▶ _Instructions for the task_: Copy every line of the records exactly, without including the images.

= Beginning of Section =

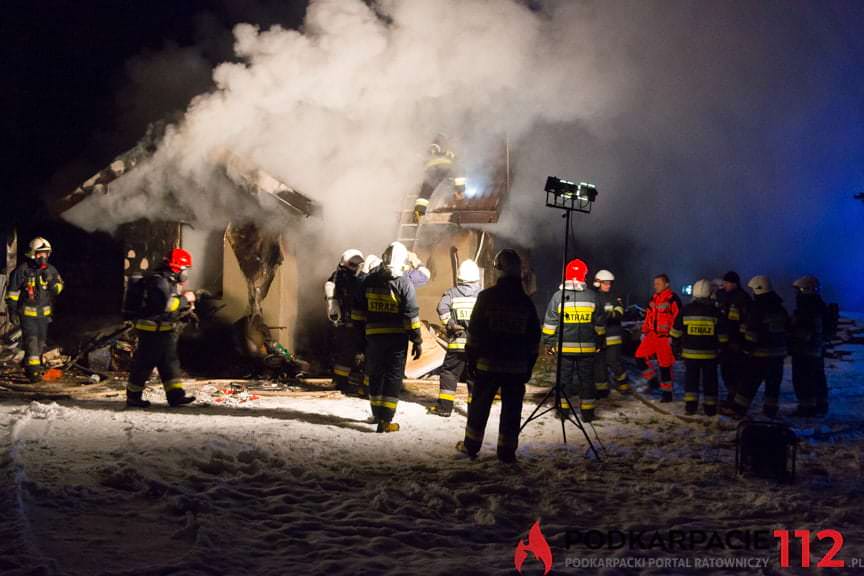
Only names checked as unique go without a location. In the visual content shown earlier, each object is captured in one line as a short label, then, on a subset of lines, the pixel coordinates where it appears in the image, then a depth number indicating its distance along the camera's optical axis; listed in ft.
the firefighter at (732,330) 28.12
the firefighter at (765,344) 26.66
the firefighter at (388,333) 22.27
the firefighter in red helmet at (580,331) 25.09
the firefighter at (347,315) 29.50
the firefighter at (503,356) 18.56
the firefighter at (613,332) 32.83
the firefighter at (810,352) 27.89
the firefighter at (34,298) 32.60
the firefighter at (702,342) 27.09
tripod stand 20.67
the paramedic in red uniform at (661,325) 32.27
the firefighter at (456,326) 25.65
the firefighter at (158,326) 24.88
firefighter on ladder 39.52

= End of Section =

▶ _Problem solution_:
Only names checked as unique go without a location. In the visual content shown earlier, each object is captured in one line as a short label, then, on a subset of lines, the pixel coordinates where it appears in the image, then a depth number indicating its distance along the camera's optical axis; listed in ft.
the firefighter at (732,330) 28.12
the firefighter at (765,344) 26.66
the firefighter at (388,333) 22.27
the firefighter in red helmet at (580,331) 25.09
the firefighter at (347,315) 29.50
the firefighter at (503,356) 18.56
the firefighter at (613,332) 32.83
the firefighter at (810,352) 27.89
the firefighter at (34,298) 32.60
the firefighter at (702,342) 27.09
tripod stand 20.67
the paramedic in red uniform at (661,325) 32.27
the firefighter at (456,326) 25.65
the firefighter at (158,326) 24.88
firefighter on ladder 39.52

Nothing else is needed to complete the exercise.